La vision de l'avocat Luc Massicotte, qui s'était porté acquéreur de la boucherie centenaire de la rue Saint-Jean en 2010, est en train de se réaliser petit à petit. Près d'un an et demi après avoir fermé le réputé commerce au coin de la rue Sainte-Claire pour des «rénovations majeures», cessant par le fait même toute production de jambon, saucisses et autres charcuteries, l'homme d'affaires est sur le point de faire renaître la petite institution.
Mais les nostalgiques qui espéraient retourner faire leurs emplettes dans le quartier Saint-Jean-Baptiste devront être patients, puisque c'est dans le secteur de Sainte-Foy que s'établira la boucherie, avec un «magasin-usine» sur la rue Galvany, en face du boulevard du Versant-Nord, de même qu'une aire de restauration rapide à Place de la Cité.
«Dans les deux cas, on vise une ouverture vers le début mars», soutient M. Massicotte, qui a investi plus d'un million de dollars uniquement dans la transformation de sa nouvelle usine de production.
Répartie sur deux étages, celle-ci renferme plus de 550 mètres carrés, meublés avec une part d'anciens et de nouveaux équipements.
Parmi eux, notons un fumoir qui peut contenir jusqu'à 600 kilos de jambon à la fois. La boucherie se lançant aussi dans le poulet rôti, elle dispose maintenant d'un four à convection permettant de faire tournoyer 80 poulets en même temps. «On garde les méthodes de cuisson traditionnelles qui ont fait la marque de Bégin au fil des ans, tout en se tournant vers l'industriel», explique M. Massicotte, signalant qu'il peut «multiplier par 10» la production d'autrefois.
«Cuisine traditionnelle d'antan»
Et tant qu'à redonner vie à la marque Bégin, l'homme d'affaires souhaite exploiter l'idée de «cuisine traditionnelle d'antan» à fond.
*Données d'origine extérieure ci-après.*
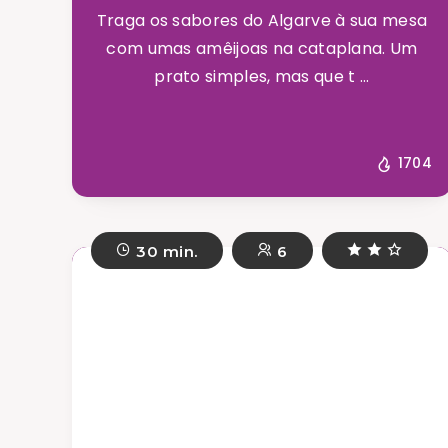
Traga os sabores do Algarve à sua mesa
com umas amêijoas na cataplana. Um
prato simples, mas que t ...
1704
30 min.
6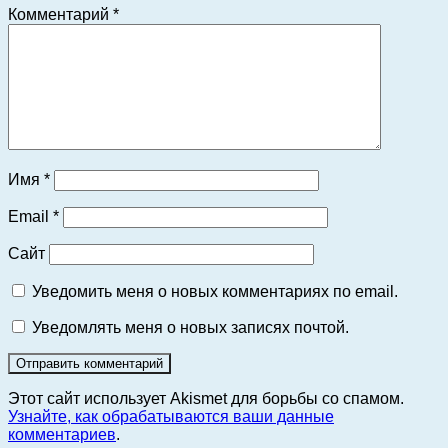
Комментарий
*
Имя
*
Email
*
Сайт
Уведомить меня о новых комментариях по email.
Уведомлять меня о новых записях почтой.
Этот сайт использует Akismet для борьбы со спамом.
Узнайте, как обрабатываются ваши данные
комментариев
.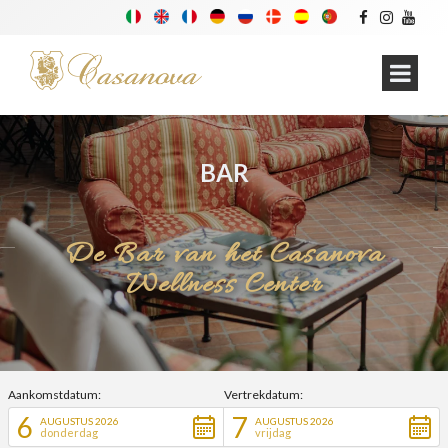
BAR
De Bar van het Casanova
Wellness Center
Aankomstdatum:
Vertrekdatum:
6
7
AUGUSTUS 2026
AUGUSTUS 2026
donderdag
vrijdag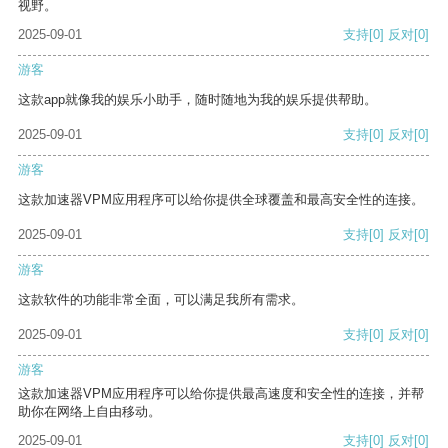
视野。
2025-09-01
支持
[0]
反对
[0]
游客
这款app就像我的娱乐小助手，随时随地为我的娱乐提供帮助。
2025-09-01
支持
[0]
反对
[0]
游客
这款加速器VPM应用程序可以给你提供全球覆盖和最高安全性的连接。
2025-09-01
支持
[0]
反对
[0]
游客
这款软件的功能非常全面，可以满足我所有需求。
2025-09-01
支持
[0]
反对
[0]
游客
这款加速器VPM应用程序可以给你提供最高速度和安全性的连接，并帮
助你在网络上自由移动。
2025-09-01
支持
[0]
反对
[0]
Propriétaire également de la Pâtisserie Les Fantaisies, un grossiste de gâteaux établi dans Limoilou, il espère dépoussiérer certaines «recettes de grand-mère» afin d'offrir une gamme de desserts sucrés dans son nouveau commerce. Un service de traiteur, avec pâtés à la viande, couscous et saucisses et autres plats cuisinés sera également offert sur la rue Galvany.
N'a-t-il pas peur de noyer l'essence de W.E. Bégin dans toute cette variété? «Non, absolument pas, assure-t-il, car on garde toujours en tête de mettre en valeur les bons produits Bégin. Notre slogan est «L'authentique saveur d'autrefois». On veut faire un clin d'oeil au passé et miser sur des produits 100 % faits au Québec.»
Si tout va bien, la population de Québec devrait aussi apercevoir un restaurant à l'image de la boucherie quelque part en basse-ville. «Ce n'est pas encore signé, mais on est sur le point de conclure un nouveau partenariat. On va offrir des déjeuners le matin et du poulet le midi et le soir», espère M. Massicotte.
L'ancienne boucherie bientôt démolie
Les grues devraient bientôt s'activer au 500, rue Saint-Jean, pour la construction d'un nouvel immeuble de quatre étages, dont le rez-de-chaussée accueillera une nouvelle succursale de W.E. Bégin «quelque part en 2014».
Quand la boucherie avait fermé en octobre 2012, le propriétaire Luc Massicotte espérait la rouvrir huit mois plus tard. Finalement, la pause aura été d'environ deux ans - si tout finit par se dérouler rondement. «Les négociations avec la Ville ont été plus difficiles que prévu, mais maintenant, il n'y a plus rien qui puisse m'empêcher de démolir la bâtisse actuelle», assure M. Massicotte.
Le plan est de construire sept unités de condos au-dessus du futur local commercial. La démolition du bâtiment datant de 1847 était inévitable, explique l'homme d'affaires, en raison de son «piteux état» qui rendait pratiquement impossible la réouverture de la boucherie en respectant toutes les normes de salubrité.